Becky meraba wajah tampan di dalam tangkupan telapaknya. Menyusuri setiap sisi wajah Javis tanpa terlewat sedikit pun. Lantas wajahnya berubah cemberut, "Kau berbohong padaku?" Ucapnya sedikit dibuat agar terdengar merajuk.

Javis tidak bisa menahan kuluman senyumnya. Meraih kedua telapak Becky ke dalam genggamannya. Mengelus punggung tangan dengan kulit putih pucat. "Sungguh aku tidak apa-apa," tutur Javis mencoba menenangkan.

Becky mendesah. "Apanya yang tidak apa-apa? Kau seharusnya lebih banyak istirahat. Begitu juga dengan makanmu, jangan sampai kau melewatkannya. Lihatlah wajahmu itu. Aku yakin kau terlihat jelek dengan wajah kurus seperti itu," omelnya yang membuat Javis tersenyum geli.

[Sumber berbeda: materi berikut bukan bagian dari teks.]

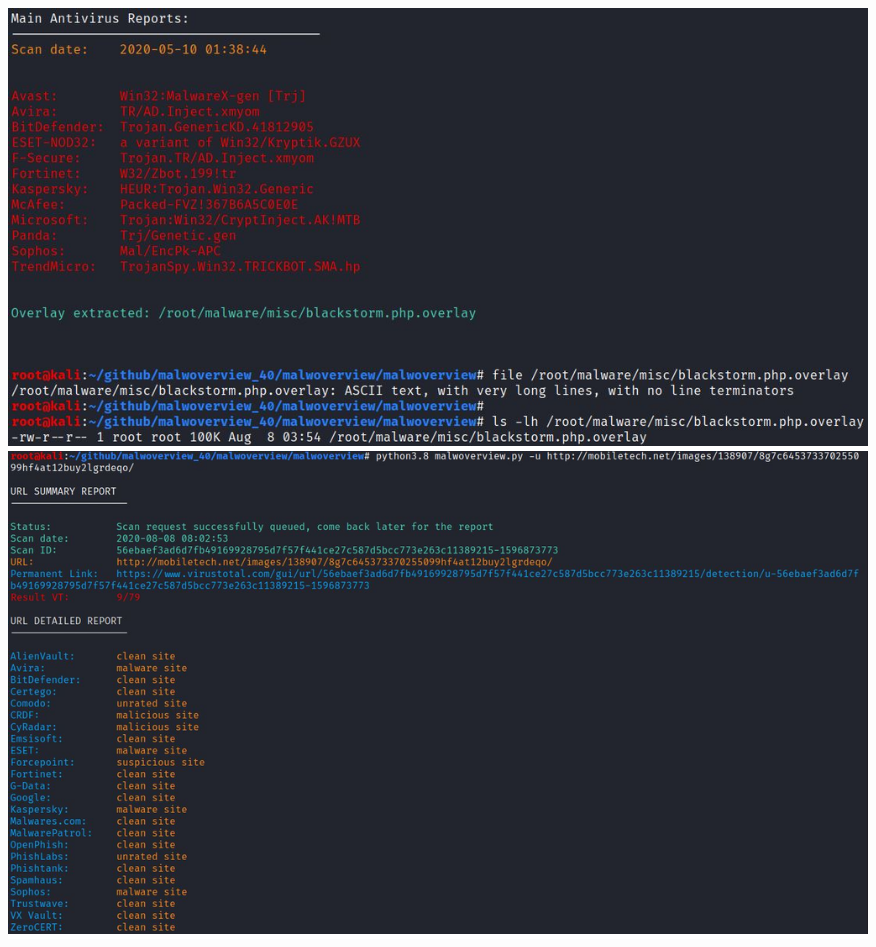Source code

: ![Alt text](pictures/picture_13.jpg?raw=true "Title")
![Alt text](pictures/picture_14.jpg?raw=true "Title")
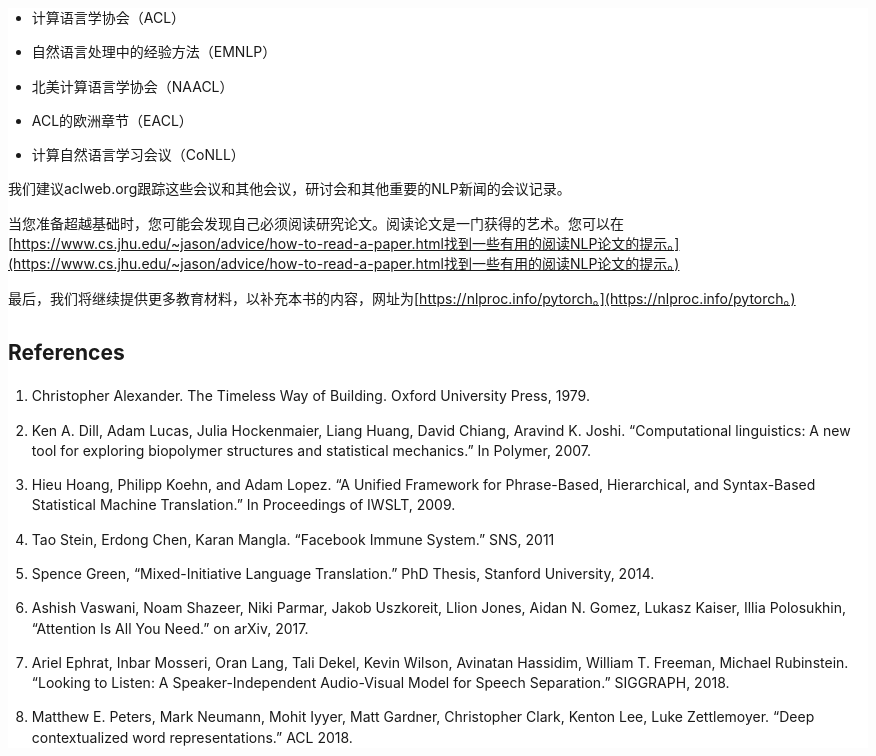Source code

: *   计算语言学协会（ACL）

*   自然语言处理中的经验方法（EMNLP）

*   北美计算语言学协会（NAACL）

*   ACL的欧洲章节（EACL）

*   计算自然语言学习会议（CoNLL）

我们建议aclweb.org跟踪这些会议和其他会议，研讨会和其他重要的NLP新闻的会议记录。

当您准备超越基础时，您可能会发现自己必须阅读研究论文。阅读论文是一门获得的艺术。您可以在[https://www.cs.jhu.edu/~jason/advice/how-to-read-a-paper.html找到一些有用的阅读NLP论文的提示。](https://www.cs.jhu.edu/~jason/advice/how-to-read-a-paper.html找到一些有用的阅读NLP论文的提示。)

最后，我们将继续提供更多教育材料，以补充本书的内容，网址为[https://nlproc.info/pytorch。](https://nlproc.info/pytorch。)

## References

1.  Christopher Alexander. The Timeless Way of Building. Oxford University Press, 1979.

2.  Ken A. Dill, Adam Lucas, Julia Hockenmaier, Liang Huang, David Chiang, Aravind K. Joshi. “Computational linguistics: A new tool for exploring biopolymer structures and statistical mechanics.” In Polymer, 2007.

3.  Hieu Hoang, Philipp Koehn, and Adam Lopez. “A Unified Framework for Phrase-Based, Hierarchical, and Syntax-Based Statistical Machine Translation.” In Proceedings of IWSLT, 2009.

4.  Tao Stein, Erdong Chen, Karan Mangla. “Facebook Immune System.” SNS, 2011

5.  Spence Green, “Mixed-Initiative Language Translation.” PhD Thesis, Stanford University, 2014.

6.  Ashish Vaswani, Noam Shazeer, Niki Parmar, Jakob Uszkoreit, Llion Jones, Aidan N. Gomez, Lukasz Kaiser, Illia Polosukhin, “Attention Is All You Need.” on arXiv, 2017.

7.  Ariel Ephrat, Inbar Mosseri, Oran Lang, Tali Dekel, Kevin Wilson, Avinatan Hassidim, William T. Freeman, Michael Rubinstein. “Looking to Listen: A Speaker-Independent Audio-Visual Model for Speech Separation.” SIGGRAPH, 2018.

8.  Matthew E. Peters, Mark Neumann, Mohit Iyyer, Matt Gardner, Christopher Clark, Kenton Lee, Luke Zettlemoyer. “Deep contextualized word representations.” ACL 2018.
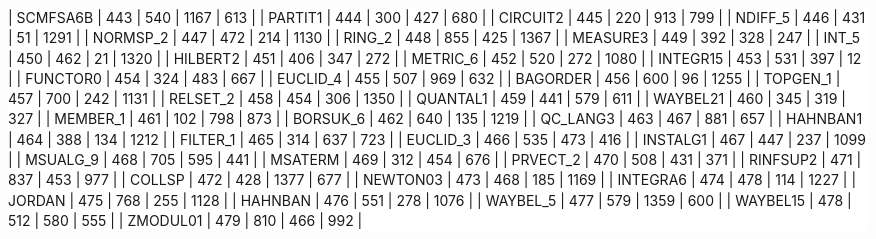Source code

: | SCMFSA6B | 443 | 540 | 1167 | 613 |
| PARTIT1 | 444 | 300 | 427 | 680 |
| CIRCUIT2 | 445 | 220 | 913 | 799 |
| NDIFF_5 | 446 | 431 | 51 | 1291 |
| NORMSP_2 | 447 | 472 | 214 | 1130 |
| RING_2 | 448 | 855 | 425 | 1367 |
| MEASURE3 | 449 | 392 | 328 | 247 |
| INT_5 | 450 | 462 | 21 | 1320 |
| HILBERT2 | 451 | 406 | 347 | 272 |
| METRIC_6 | 452 | 520 | 272 | 1080 |
| INTEGR15 | 453 | 531 | 397 | 12 |
| FUNCTOR0 | 454 | 324 | 483 | 667 |
| EUCLID_4 | 455 | 507 | 969 | 632 |
| BAGORDER | 456 | 600 | 96 | 1255 |
| TOPGEN_1 | 457 | 700 | 242 | 1131 |
| RELSET_2 | 458 | 454 | 306 | 1350 |
| QUANTAL1 | 459 | 441 | 579 | 611 |
| WAYBEL21 | 460 | 345 | 319 | 327 |
| MEMBER_1 | 461 | 102 | 798 | 873 |
| BORSUK_6 | 462 | 640 | 135 | 1219 |
| QC_LANG3 | 463 | 467 | 881 | 657 |
| HAHNBAN1 | 464 | 388 | 134 | 1212 |
| FILTER_1 | 465 | 314 | 637 | 723 |
| EUCLID_3 | 466 | 535 | 473 | 416 |
| INSTALG1 | 467 | 447 | 237 | 1099 |
| MSUALG_9 | 468 | 705 | 595 | 441 |
| MSATERM | 469 | 312 | 454 | 676 |
| PRVECT_2 | 470 | 508 | 431 | 371 |
| RINFSUP2 | 471 | 837 | 453 | 977 |
| COLLSP | 472 | 428 | 1377 | 677 |
| NEWTON03 | 473 | 468 | 185 | 1169 |
| INTEGRA6 | 474 | 478 | 114 | 1227 |
| JORDAN | 475 | 768 | 255 | 1128 |
| HAHNBAN | 476 | 551 | 278 | 1076 |
| WAYBEL_5 | 477 | 579 | 1359 | 600 |
| WAYBEL15 | 478 | 512 | 580 | 555 |
| ZMODUL01 | 479 | 810 | 466 | 992 |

"Aku mengerti," jawab lelaki itu, terdengar begitu lembut. Hatinya begitu menghangat mengingat masih ada orang yang begitu tulus mengkhawatirkannya.

Baru saja Becky hendak kembali membuka suara. Seseorang lebih dulu menyela. "Ngomong-ngomong mau sampai kapan aku menjadi obat nyamuk seperti ini?"

Coba tebak siapa yang selalu mengucapakan kata-kata perusak suasana itu? Yap benar, dia adalah..

"Ashton?" Becky beralih ke arah sumber suara. Di mana Ashton berdiri dengan bersandar pintu. Tersenyum lebar menatap Becky yang terlihat mengkerutkan keningnya.

"Apa kabar Princess?" Sapanya.

Javis bangkit dari duduknya. Menatap malas Ashton yang mulai menyebalkan. Dia lantas kembali ke kursinya. Melirik Becky yang tersenyum geli.

"Aku baik-baik saja, Ash," jawabnya, senyum meneduhkan masih merekah dengan manis di kedua sudut bibirnya.

Hati Javis menghangat. Senyum Becky begitu sama persis dengan milik Mamanya. Setidaknya dengan begini rasa rindunya bisa sedikit terobati.